Slifka has given so much of himself that people are often surprised to realize that he has another job. “You never looked tired! There’s not a bad photograph of you out there,” said Labrot, adding that she is “looking forward to seeing what your next adventure might be.”
Slifka himself spoke last. He said he was “keenly aware that this is as much as about getting on with the new and out with the old.”
He gave sincere thanks to his entire family. Slifka and his wife Noelle were married just 10 days after his election to Town Council in 2001 and he even had to reschedule his swearing in because he was on his honeymoon. His daughter, Betsy, was born in 2008 and has only known her father as the mayor.
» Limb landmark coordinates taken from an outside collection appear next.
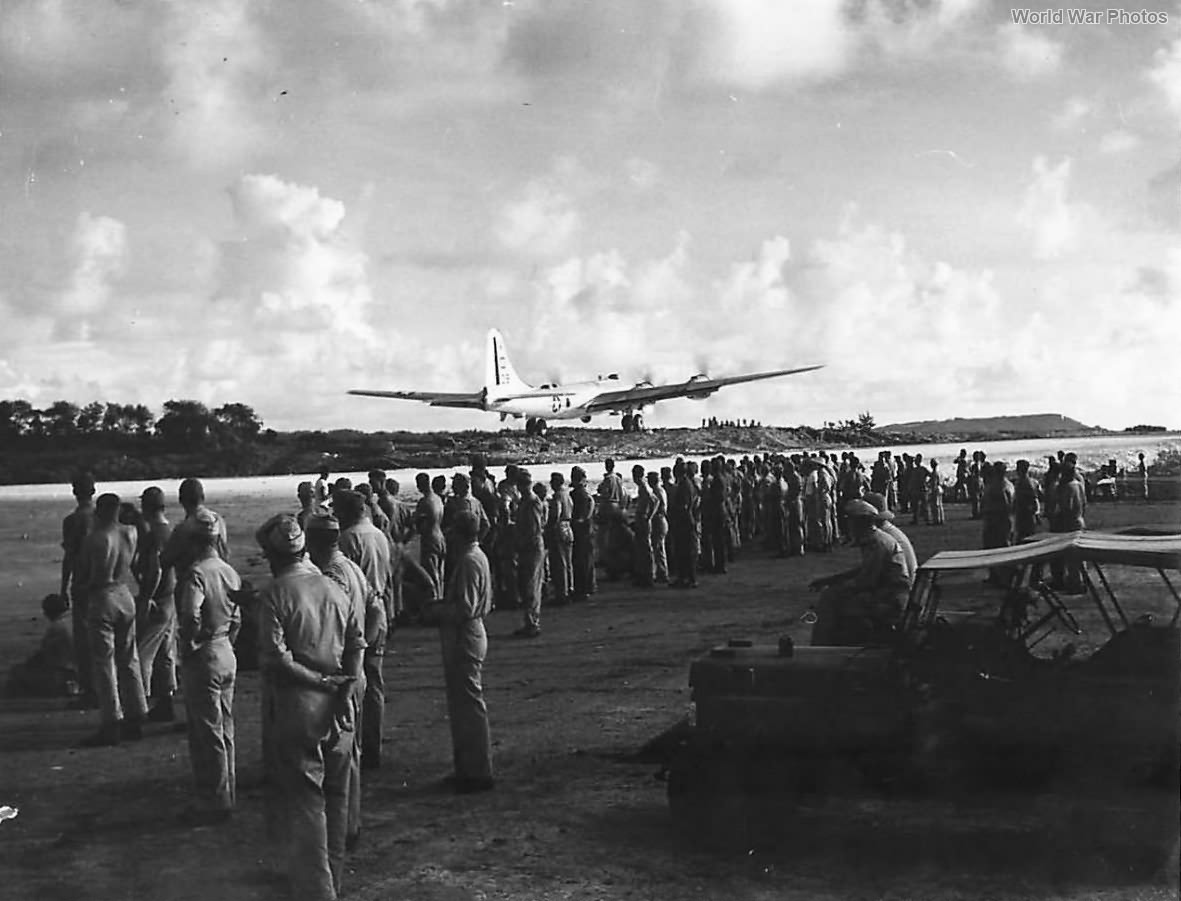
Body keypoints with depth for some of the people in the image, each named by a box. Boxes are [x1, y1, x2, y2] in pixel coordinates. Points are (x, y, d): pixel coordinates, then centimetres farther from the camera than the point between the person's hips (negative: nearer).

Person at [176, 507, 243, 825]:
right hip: (226, 655, 8)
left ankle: (214, 803, 7)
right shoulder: (229, 572, 7)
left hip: (203, 658, -8)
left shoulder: (196, 574, -18)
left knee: (207, 733, 0)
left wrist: (188, 644, -16)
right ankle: (226, 794, 28)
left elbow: (191, 615, -31)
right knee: (224, 730, 17)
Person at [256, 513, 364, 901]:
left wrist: (320, 680, -11)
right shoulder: (334, 588, 7)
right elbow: (358, 642, 2)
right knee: (335, 797, 16)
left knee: (304, 800, 1)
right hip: (338, 709, 6)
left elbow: (275, 656, -18)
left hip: (298, 708, -5)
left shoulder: (275, 594, -10)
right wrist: (345, 686, -6)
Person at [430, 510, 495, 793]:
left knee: (469, 705, -4)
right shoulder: (476, 556, 12)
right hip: (467, 636, 10)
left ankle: (478, 772, 3)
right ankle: (467, 767, 25)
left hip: (464, 641, -10)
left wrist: (437, 611, -11)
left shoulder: (469, 561, -19)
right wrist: (442, 605, 12)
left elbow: (465, 609, -23)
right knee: (462, 704, 16)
Slifka’s parents, Janeace and Robert, his brother Jonathan and sister-in-law Andrea, have all been great role models and a fantastic support system, he said.
Slifka remarked at how fast it has all been, beginning with his first political service when as a 17-year-old Hall High School student he served as Board of Education representative. He has served the town for part of his teens, part of his 20s, all of his 30s, and part of his 40s, he said. In more than 4,000 days as mayor he has served with 29 Council members, four deputy mayors, three town managers, two town clerks, and one corporation council. “I was blessed to be invited into every school and house of worship,” he said.
On Sunday night, as he cleaned out his office and drafted his resignation letter, Slifka said he walked the halls of Town Hall, looked at the pictures on the walls, and re-read four different histories of West Hartford. “It’s something that made me feel good about the town, gave me sense that I was part of something historic and just a small part of the timeline,” he said.
“I leave very comfortable now knowing the town is in great hands with Shari [Cantor] at the helm,” said Slifka.
“I will miss getting to wake up each morning to do something good for someone in need,” said Slifka. He said he will miss the relationships and the small part he has played in making a great town even better. “I’m most proud that we combined economic success and social responsibility,” he said.
Slifka concluded with three quotes, joking that they all came from Republicans.
Former Town Council member and Deputy Mayor Kevin Connors once told Slifka after a vote to “remember something – you’re going to live here a lot longer than you’re going to govern here,” adding that it is imporant to get past petty squabbles because these are your neighbors.
Slifka said he always remembers these words from Peggy Noonan: “It’s practical to do what you think is right and keep talking about it … they can tell when you’re sincere and led by principle.”
And a quote from Abraham Lincoln that Slifka said his father gave him and has guided his service: “I like to see a man proud of the place in which he lives. I like to see a man live so that his place will be proud of him.”
If the standing ovation and lengthy round of applause Slifka received was any indication, he has certainly done just that.
Before taking a break so guests could enjoy a celebratory cake, the Town Council also swore in new member Dallas Dodge.
After the new Town Council was officially in place, Cantor was unanimously elected its president and mayor and Davidoff was unanimously elected vice president of the Council and deputy mayor of West Hartford.
“I will work hard. I will listen. I will always choose the path that is in the best longterm interest of West Hartford,” said Cantor. “I am excited and humbled to serve as mayor of West Hartford.”